Gas demand plummets to lowest level in nearly 12 weeks

(September 15, 2020) The latest Energy Information Administration (EIA) report measures gasoline demand at 8.3 million billion barrels a day, which is the lowest level since mid-June. As demand dropped for a second week, so did gasoline supply levels — down nearly 3 million bbl to 231 million barrels. While consistently decreasing week-over-week, supplies also sit at a 3 million barrels year-over-year surplus.

“Typically lower supply levels translate into higher pump prices. However, even with consistent declines in gasoline stocks, that’s just not the case right now,” said Jeanette Casselano, AAA spokesperson. “Despite the steady supply dip, continued low levels of demand helped push the national gas price cheaper on the week.”

Today’s national gas price average is $2.19, which is three cents less than last week, two cents more than a month ago, but 37 cents cheaper than mid-September last year. On the week, all states saw gas prices decrease or stabilize at the pump. States with the largest declines are paying a nickel to a dime less, but the majority of state averages pushed cheaper by a few pennies since last Monday.

Mid-September is typically a point in the year that ushers in cheaper gas prices due to the switchover at gas stations from summer-blend to winter-blend, which is cheaper to produce. The difference between the two blends comes down to Reid Vapor Pressure (RVP), which is a measure of how easily the fuel evaporates at a given temperature. The higher — or more volatile — the RVP, the more able it is to evaporate at low temperatures. Winter-blend has a higher RVP which allows the fuel to evaporate at low temperatures for the engine to operate properly, especially when the engine is cold. If the RVP is too low on a frigid day, the vehicle will be hard to start and once started, will run rough.

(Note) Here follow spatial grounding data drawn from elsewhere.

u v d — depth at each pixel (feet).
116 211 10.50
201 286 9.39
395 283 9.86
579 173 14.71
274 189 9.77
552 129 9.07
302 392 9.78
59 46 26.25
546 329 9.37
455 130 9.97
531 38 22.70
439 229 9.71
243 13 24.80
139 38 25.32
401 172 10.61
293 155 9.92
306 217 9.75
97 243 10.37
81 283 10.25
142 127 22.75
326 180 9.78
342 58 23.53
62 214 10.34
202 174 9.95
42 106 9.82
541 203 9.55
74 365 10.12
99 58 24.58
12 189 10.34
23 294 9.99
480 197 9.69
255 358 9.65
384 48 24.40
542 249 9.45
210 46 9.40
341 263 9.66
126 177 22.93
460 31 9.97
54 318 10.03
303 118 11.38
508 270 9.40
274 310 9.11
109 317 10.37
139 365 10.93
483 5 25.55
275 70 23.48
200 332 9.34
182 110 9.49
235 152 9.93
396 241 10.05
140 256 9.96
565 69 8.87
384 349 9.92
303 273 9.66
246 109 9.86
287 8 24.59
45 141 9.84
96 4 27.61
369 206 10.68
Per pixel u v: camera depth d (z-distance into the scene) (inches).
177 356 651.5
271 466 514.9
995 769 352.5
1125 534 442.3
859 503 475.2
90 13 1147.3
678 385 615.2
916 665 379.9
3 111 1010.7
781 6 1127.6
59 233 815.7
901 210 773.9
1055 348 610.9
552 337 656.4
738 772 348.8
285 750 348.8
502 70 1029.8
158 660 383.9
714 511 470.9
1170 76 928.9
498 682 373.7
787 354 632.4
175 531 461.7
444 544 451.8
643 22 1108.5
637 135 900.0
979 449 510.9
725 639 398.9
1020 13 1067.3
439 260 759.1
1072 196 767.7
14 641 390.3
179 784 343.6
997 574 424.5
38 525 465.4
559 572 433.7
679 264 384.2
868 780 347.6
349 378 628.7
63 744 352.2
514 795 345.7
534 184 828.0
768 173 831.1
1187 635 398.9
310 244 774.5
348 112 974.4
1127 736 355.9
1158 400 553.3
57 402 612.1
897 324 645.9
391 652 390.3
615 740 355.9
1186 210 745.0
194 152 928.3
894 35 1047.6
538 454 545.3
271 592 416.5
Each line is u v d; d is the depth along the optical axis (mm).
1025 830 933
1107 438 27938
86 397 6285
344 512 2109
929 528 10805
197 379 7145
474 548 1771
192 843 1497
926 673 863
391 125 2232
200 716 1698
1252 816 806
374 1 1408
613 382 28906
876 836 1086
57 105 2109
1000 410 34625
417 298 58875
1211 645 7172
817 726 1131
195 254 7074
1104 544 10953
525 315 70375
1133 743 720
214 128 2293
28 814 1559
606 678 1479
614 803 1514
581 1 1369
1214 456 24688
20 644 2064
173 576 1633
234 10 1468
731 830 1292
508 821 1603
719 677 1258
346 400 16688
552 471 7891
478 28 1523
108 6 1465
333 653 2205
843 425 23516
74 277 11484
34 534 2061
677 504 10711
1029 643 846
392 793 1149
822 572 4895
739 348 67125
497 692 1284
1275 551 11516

“Motorists will see some cost savings at the pump with the switchover to winter-blend, but the price difference will be less than other years given how cheap prices have been this year already,” added Casselano. “However, hurricanes can always change any forecast for savings.”

The National Hurricane Center is currently tracking a number of tropical storms and depressions. Tropical Storm Sally is expected to produce life-threatening storm surge and hurricane-force winds for the northern Gulf Coast starting later today. Sally has already forced at least one refinery shutdown in Louisiana at Phillips 66. Others are watching the storm to determine any operational decisions (see more details in Oil Market Dynamics section). Any pump price impacts will likely be contained to the region and not have a national impact.
Quick stats

    •    The nation’s top 10 largest weekly decreases: Ohio (-10 cents), Kentucky (-7 cents), Indiana (-6 cents), Michigan (-5 cents), North Carolina (-5 cents), South Carolina (-5 cents), Wisconsin (-4 cents), Washington, D.C. (-4 cents), Tennessee (-4 cents) and Illinois (-4 cents).

    •    The nation’s top 10 least expensive markets: Mississippi ($1.86), Texas ($1.87), Arkansas ($1.90), Louisiana ($1.90), Missouri ($1.90), Oklahoma ($1.90), Alabama ($1.91), South Carolina ($1.93), Tennessee ($1.94) and Kentucky ($1.96).